This is a writeup on how we solved this problem at my workplace. Written because there where few solutions available online for this problem.
Our SCCM 2012 install have been working great for OSD ever since we got it installed. We have been deploying Windows 7 to HP Elitebooks on the client VLAN, and WIndows 2008R2 to ProLiant BL460c G1 blades the server VLAN. But when we tried G7's and G8's the PE boot would halt. It would be slow, then crash with an error message. This buggered us for months. PXE booting from our Linux PXE server with utilities, firmware CD's etc. works. So it is something Microsoft do differently.
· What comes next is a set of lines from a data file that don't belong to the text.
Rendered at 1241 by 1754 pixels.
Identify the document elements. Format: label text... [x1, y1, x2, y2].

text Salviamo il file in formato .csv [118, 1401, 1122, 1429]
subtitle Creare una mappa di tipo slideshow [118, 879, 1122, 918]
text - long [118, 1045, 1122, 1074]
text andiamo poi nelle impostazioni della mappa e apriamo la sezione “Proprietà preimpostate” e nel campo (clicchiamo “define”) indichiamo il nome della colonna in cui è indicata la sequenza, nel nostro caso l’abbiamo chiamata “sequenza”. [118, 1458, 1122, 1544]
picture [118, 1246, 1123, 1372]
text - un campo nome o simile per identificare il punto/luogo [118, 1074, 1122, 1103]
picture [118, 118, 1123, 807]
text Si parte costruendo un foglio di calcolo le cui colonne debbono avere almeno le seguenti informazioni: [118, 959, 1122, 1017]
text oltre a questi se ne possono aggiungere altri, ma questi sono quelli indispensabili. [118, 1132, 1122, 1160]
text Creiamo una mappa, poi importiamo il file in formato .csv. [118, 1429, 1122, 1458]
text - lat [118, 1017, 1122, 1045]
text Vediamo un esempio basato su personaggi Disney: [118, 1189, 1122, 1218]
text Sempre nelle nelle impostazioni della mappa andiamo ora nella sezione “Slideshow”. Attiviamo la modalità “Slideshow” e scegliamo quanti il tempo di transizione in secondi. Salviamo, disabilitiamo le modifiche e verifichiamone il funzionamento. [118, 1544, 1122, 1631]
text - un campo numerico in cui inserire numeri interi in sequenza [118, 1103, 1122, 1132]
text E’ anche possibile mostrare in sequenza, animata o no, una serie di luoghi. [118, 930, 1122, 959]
Googling would mostly show results for the usual PXE issues like IP helpers, or be for SCCM 2007 wich does PXE differently.
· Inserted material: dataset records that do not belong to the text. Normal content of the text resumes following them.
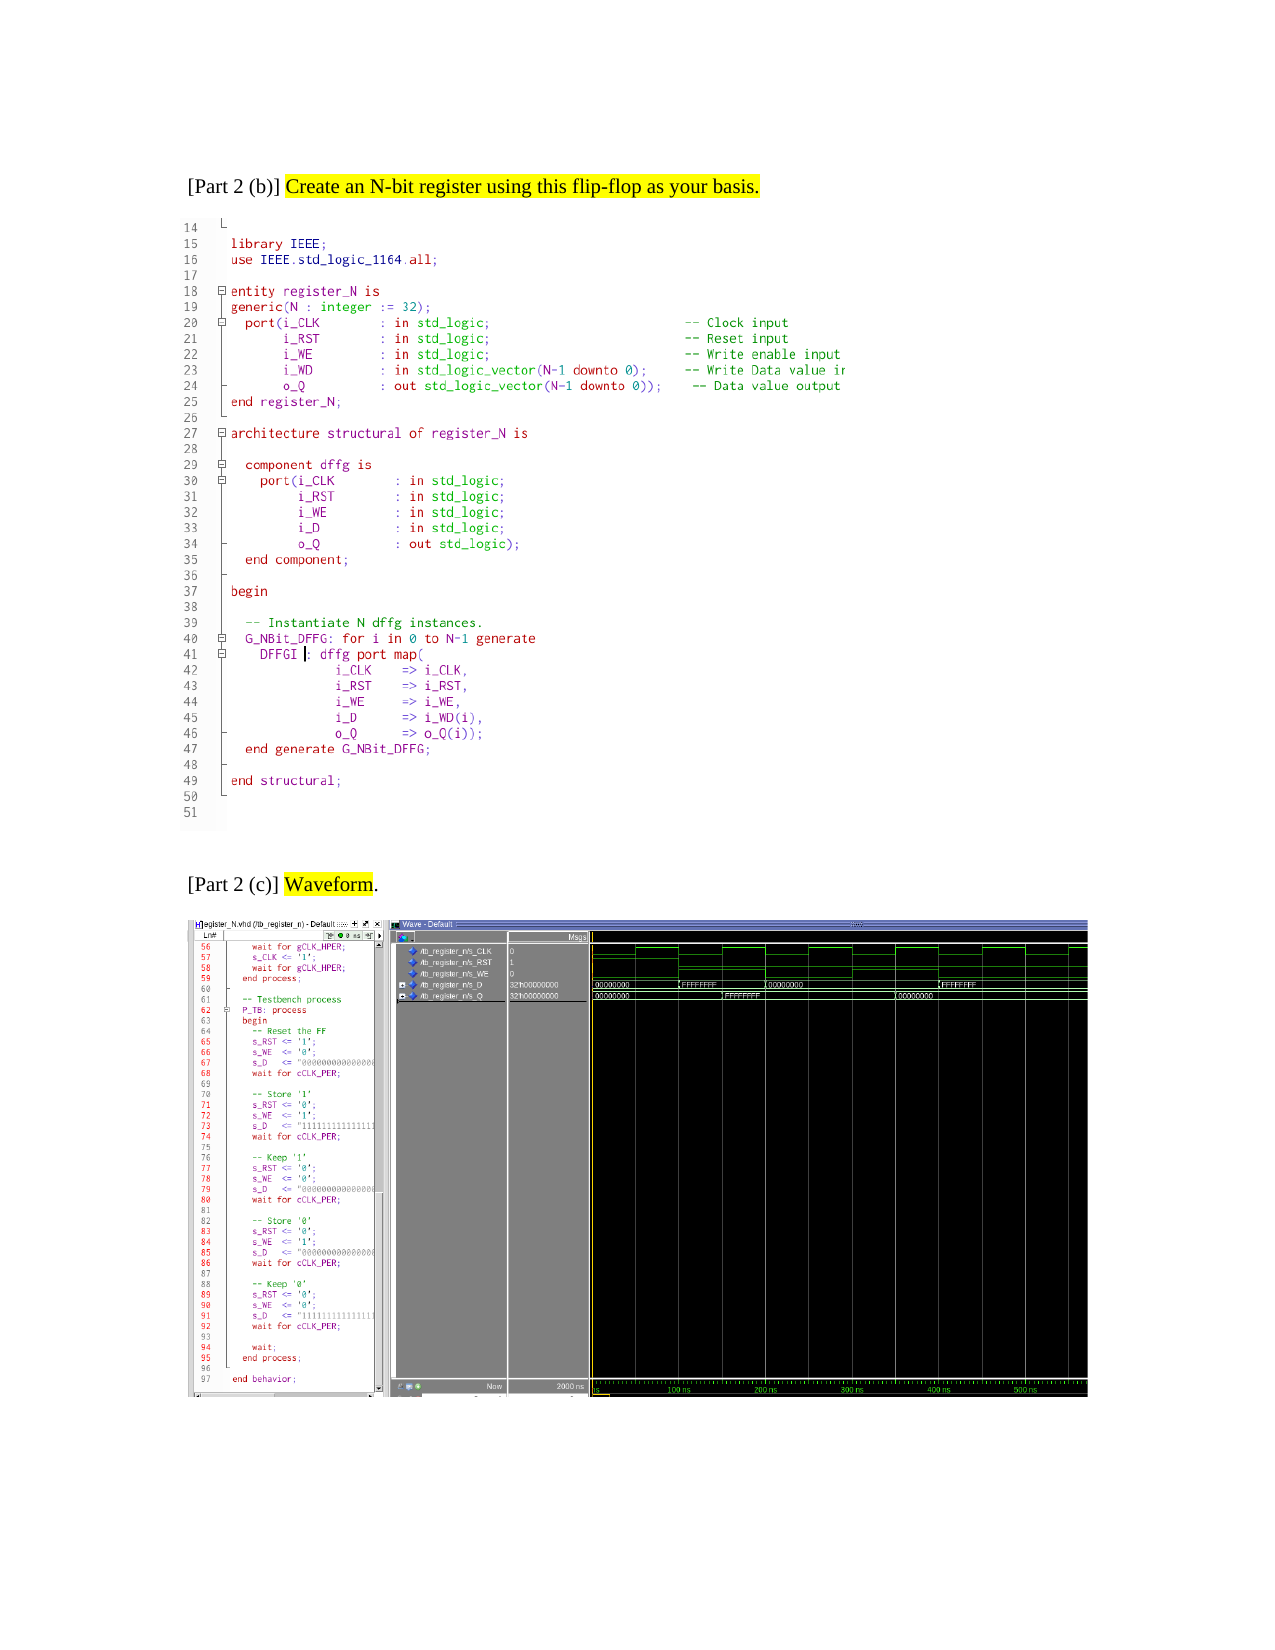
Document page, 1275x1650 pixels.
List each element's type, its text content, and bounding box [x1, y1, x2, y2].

picture [180, 218, 845, 831]
picture [187, 920, 1088, 1397]
text [Part 2 (b)] Create an N-bit register using this flip-flop as your basis. [187, 174, 1087, 198]
text [Part 2 (c)] Waveform. [187, 872, 1087, 896]
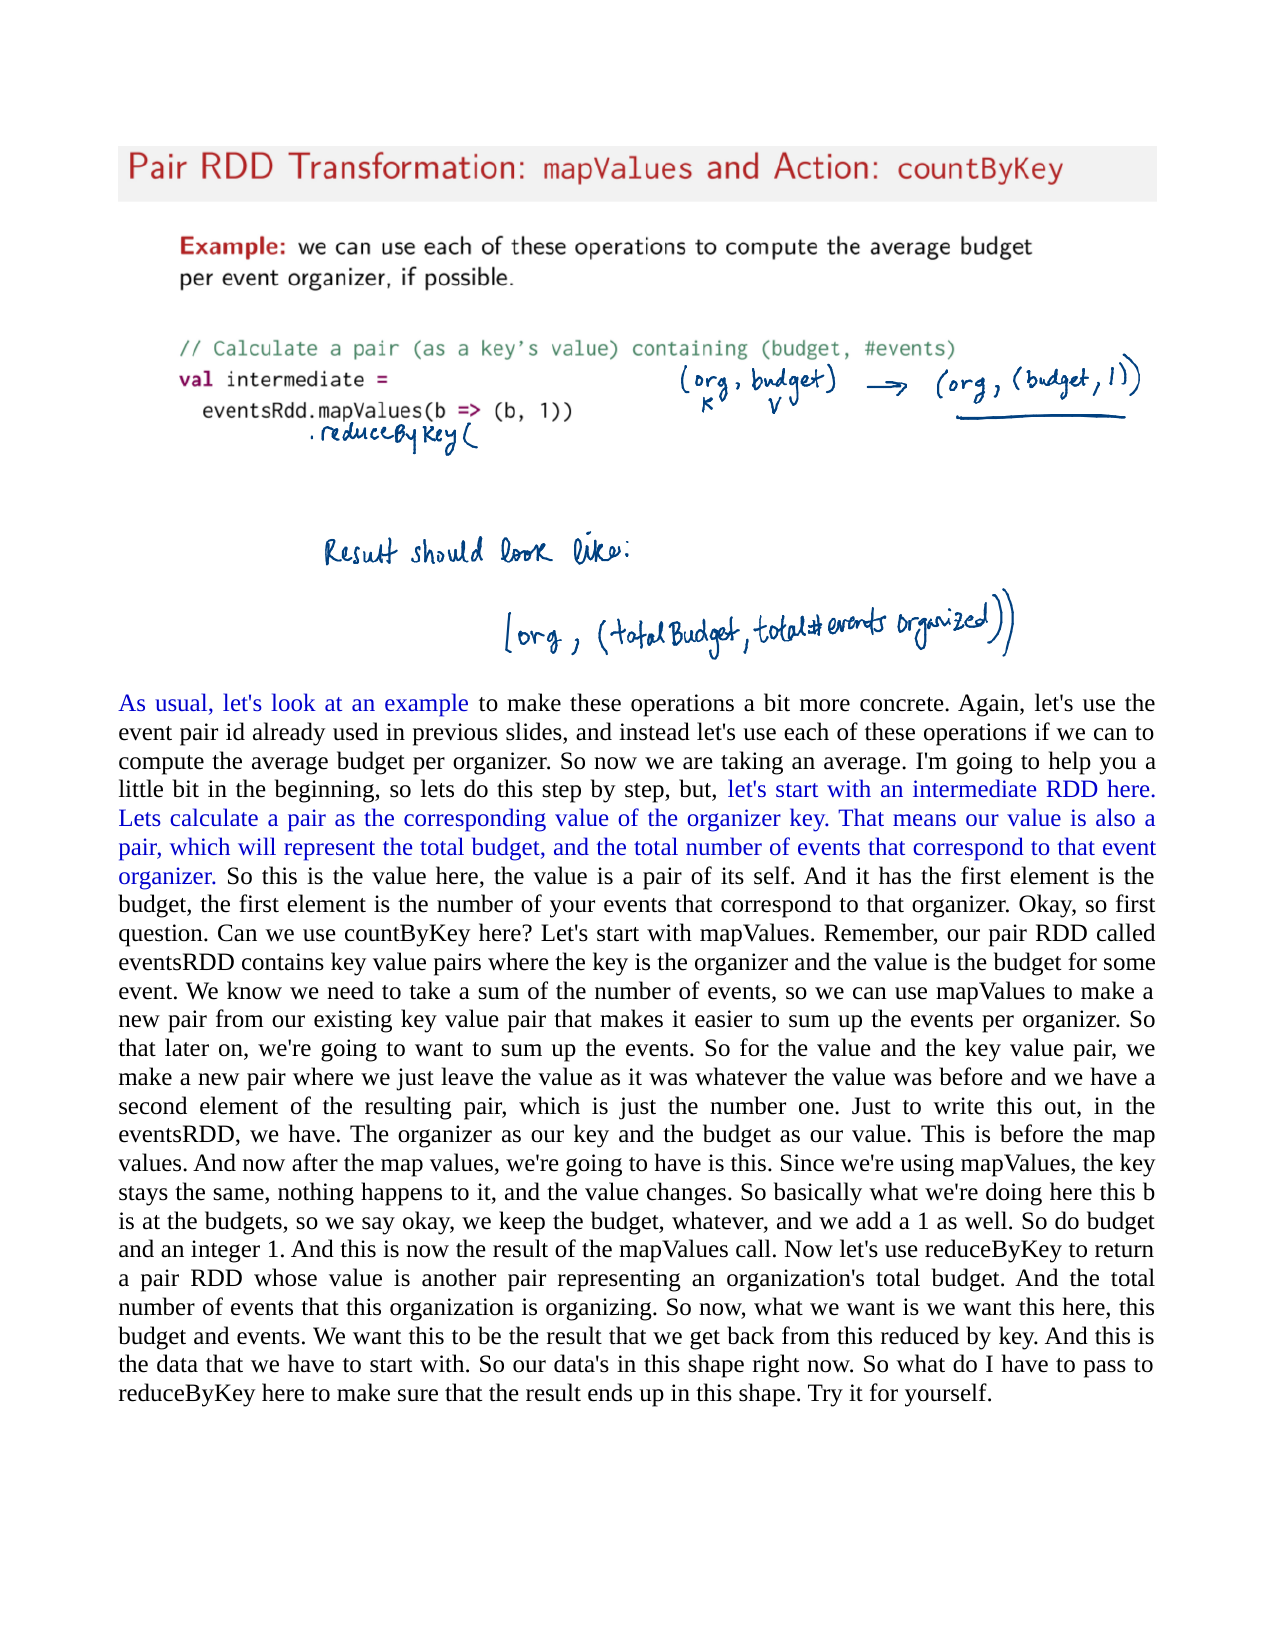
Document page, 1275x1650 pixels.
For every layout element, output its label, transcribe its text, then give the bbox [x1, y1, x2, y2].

After a lot of trial and error for WinPE (both 3.0 and 4.0) PXE booting from the Configuration Manager server it looked like this:
ProLiant BL460c G1 - Embedded Internet - Server VLAN - WORKS
ProLiant BL465c G7 (same blade enclosure) - FlexFabric Embedded Ethernet - Server VLAN - FAILS
ProLiant BL465c Gen8 - HP FlexFabric 10Gb 2-port 554FLB Adapter - Server VLAN - FAILS
VMware Workstation 9 (hw9) VM - E1000 - Client VLAN - WORKS
VMware ESXi VM (on Gen8) - vmxnet3 & E1000 - Server VLAN - FAILS
After this we ruled out drivers, and WinPE issues. It had to be something with the network. I had been monitoring the WDS processes (TFTP and the WDS server) with perfmon.exe and it looked ok. A colleague set up our test vm with a mirror port to a machine running Kali with Wireshark running. Then it became obvious what was happening. WDS uses 1456 as the packet size for its TFTP transfers. After the initial transfer of the bootloader, it hands the process to the distribution point service that then fills fills the ramdisk. Microsoft explains this in this technet article. SCCM DP requests 16384 as the packet size. Google quickly pointed us to a registry key that got things flying:
HKEY_LOCAL_MACHINE\SOFTWARE\Microsoft\SMS\DP
Change RamDiskTFTPBlockSize from 16384 to 1456.
Note: A larger number should increase performance. 16384 is the maximum.